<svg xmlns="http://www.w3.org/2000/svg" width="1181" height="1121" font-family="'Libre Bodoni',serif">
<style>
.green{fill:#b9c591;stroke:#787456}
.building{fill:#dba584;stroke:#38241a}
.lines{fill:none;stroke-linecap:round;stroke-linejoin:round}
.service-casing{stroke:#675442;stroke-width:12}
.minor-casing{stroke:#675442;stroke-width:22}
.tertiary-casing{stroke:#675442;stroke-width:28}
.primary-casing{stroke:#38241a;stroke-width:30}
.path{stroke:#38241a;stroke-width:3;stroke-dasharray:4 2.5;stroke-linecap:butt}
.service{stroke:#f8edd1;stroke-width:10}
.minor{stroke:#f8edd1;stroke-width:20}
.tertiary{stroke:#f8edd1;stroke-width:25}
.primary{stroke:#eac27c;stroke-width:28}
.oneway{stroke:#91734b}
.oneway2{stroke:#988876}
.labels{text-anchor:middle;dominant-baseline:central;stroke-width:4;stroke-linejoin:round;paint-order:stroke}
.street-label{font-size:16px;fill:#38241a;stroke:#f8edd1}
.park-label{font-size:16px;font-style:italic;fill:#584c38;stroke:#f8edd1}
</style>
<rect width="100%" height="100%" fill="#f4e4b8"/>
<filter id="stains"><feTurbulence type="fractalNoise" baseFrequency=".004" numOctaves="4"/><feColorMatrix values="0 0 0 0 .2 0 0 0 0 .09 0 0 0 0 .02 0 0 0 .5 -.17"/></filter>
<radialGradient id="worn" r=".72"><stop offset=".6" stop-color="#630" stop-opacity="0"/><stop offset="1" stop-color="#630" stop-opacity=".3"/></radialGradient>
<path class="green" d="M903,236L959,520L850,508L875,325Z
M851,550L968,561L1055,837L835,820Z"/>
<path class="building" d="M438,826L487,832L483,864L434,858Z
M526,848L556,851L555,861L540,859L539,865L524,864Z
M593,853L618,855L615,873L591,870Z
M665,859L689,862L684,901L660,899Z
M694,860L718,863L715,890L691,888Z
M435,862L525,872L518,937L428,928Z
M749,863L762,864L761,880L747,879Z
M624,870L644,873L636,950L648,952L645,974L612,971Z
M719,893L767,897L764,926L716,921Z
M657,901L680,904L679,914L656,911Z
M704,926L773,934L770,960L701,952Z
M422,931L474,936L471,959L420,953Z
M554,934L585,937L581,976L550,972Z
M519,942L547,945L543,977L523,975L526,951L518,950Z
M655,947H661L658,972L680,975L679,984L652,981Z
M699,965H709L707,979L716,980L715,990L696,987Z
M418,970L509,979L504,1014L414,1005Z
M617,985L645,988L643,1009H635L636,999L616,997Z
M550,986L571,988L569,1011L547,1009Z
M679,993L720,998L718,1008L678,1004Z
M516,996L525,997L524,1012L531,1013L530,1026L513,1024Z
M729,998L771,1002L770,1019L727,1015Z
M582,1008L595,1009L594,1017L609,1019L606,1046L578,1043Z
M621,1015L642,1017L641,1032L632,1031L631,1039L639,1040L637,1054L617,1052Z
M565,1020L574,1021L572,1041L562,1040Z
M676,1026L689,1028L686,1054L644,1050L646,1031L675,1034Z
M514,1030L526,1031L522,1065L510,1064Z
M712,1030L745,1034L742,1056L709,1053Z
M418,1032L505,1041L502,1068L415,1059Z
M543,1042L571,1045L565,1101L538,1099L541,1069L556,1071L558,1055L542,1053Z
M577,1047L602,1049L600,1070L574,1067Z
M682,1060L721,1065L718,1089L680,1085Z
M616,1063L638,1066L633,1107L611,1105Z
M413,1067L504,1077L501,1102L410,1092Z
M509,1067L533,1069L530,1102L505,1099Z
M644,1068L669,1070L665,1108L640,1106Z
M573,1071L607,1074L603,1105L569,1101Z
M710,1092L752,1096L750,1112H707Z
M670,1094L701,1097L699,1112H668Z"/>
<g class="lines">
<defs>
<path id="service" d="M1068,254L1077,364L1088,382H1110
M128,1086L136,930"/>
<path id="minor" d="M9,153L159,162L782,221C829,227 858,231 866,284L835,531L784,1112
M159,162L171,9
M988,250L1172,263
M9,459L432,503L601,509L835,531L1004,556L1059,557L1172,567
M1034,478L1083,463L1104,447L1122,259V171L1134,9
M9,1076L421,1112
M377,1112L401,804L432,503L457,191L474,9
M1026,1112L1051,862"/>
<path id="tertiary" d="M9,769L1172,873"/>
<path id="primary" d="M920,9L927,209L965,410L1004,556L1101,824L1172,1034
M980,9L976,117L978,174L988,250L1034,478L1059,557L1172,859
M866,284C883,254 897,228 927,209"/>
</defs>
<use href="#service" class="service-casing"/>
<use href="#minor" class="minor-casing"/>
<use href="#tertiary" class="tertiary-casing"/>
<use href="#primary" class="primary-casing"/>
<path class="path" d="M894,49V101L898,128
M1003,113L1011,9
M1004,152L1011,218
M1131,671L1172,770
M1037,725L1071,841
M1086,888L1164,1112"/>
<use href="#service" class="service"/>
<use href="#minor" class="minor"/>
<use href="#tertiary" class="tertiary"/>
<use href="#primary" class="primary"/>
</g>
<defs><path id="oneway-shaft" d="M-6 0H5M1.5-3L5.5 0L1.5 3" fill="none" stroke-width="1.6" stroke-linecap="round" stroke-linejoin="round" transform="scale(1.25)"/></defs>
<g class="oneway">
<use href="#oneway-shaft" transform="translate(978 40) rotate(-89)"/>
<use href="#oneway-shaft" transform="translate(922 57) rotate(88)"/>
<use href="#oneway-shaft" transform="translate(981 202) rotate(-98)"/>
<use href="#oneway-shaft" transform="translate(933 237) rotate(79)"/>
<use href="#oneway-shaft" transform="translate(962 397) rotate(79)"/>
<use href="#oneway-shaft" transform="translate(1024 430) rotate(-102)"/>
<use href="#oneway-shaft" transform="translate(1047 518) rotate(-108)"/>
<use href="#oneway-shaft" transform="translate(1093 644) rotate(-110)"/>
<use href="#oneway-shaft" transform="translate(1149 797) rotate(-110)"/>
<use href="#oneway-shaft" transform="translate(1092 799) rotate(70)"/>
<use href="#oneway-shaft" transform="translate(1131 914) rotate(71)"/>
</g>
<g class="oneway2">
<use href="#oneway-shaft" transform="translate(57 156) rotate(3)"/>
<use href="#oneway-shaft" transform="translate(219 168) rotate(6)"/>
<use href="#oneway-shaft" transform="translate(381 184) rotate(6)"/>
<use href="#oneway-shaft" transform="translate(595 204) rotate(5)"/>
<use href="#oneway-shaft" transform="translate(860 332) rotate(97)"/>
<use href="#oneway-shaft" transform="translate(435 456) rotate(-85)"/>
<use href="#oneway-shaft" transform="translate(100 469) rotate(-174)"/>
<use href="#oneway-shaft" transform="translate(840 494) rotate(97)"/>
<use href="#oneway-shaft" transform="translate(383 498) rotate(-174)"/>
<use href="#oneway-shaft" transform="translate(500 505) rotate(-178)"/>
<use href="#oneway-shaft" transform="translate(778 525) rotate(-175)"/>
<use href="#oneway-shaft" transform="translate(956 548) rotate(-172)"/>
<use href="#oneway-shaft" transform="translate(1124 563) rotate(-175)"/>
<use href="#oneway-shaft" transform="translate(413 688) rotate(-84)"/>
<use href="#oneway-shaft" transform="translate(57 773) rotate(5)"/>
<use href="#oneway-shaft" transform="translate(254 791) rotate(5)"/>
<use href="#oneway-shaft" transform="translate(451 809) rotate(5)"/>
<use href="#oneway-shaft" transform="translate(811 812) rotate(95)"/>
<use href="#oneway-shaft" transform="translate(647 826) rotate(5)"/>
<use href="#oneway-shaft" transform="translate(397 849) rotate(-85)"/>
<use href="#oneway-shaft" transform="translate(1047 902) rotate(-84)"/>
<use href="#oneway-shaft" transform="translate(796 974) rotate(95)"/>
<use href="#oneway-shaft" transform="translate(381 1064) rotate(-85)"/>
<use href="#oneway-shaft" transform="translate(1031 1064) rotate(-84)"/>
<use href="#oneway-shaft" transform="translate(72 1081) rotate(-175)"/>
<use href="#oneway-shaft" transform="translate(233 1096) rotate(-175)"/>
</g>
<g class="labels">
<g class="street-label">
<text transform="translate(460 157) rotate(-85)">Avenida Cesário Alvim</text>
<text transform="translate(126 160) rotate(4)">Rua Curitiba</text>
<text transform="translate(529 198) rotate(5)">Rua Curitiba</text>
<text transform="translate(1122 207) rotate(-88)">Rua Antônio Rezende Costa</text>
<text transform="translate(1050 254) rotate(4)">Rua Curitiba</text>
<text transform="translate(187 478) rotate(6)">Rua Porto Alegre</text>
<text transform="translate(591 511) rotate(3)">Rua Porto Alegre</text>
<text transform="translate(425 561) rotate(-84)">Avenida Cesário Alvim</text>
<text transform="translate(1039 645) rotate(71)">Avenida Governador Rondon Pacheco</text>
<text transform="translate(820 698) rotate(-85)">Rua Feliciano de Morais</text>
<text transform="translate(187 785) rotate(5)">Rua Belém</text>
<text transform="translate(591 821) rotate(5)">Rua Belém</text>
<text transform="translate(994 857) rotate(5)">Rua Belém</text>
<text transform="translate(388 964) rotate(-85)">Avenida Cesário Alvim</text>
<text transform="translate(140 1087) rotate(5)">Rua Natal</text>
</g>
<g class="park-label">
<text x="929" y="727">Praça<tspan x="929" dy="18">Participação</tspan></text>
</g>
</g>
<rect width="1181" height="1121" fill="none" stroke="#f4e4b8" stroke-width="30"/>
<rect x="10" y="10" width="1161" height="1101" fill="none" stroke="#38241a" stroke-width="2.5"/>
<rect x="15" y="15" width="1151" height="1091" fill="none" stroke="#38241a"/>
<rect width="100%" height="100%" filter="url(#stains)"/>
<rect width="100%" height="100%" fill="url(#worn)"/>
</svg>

◆ **Task goal**
Copy each line above that has the word "lines".

◆ **Answer to this task**
.lines{fill:none;stroke-linecap:round;stroke-linejoin:round}
<g class="lines">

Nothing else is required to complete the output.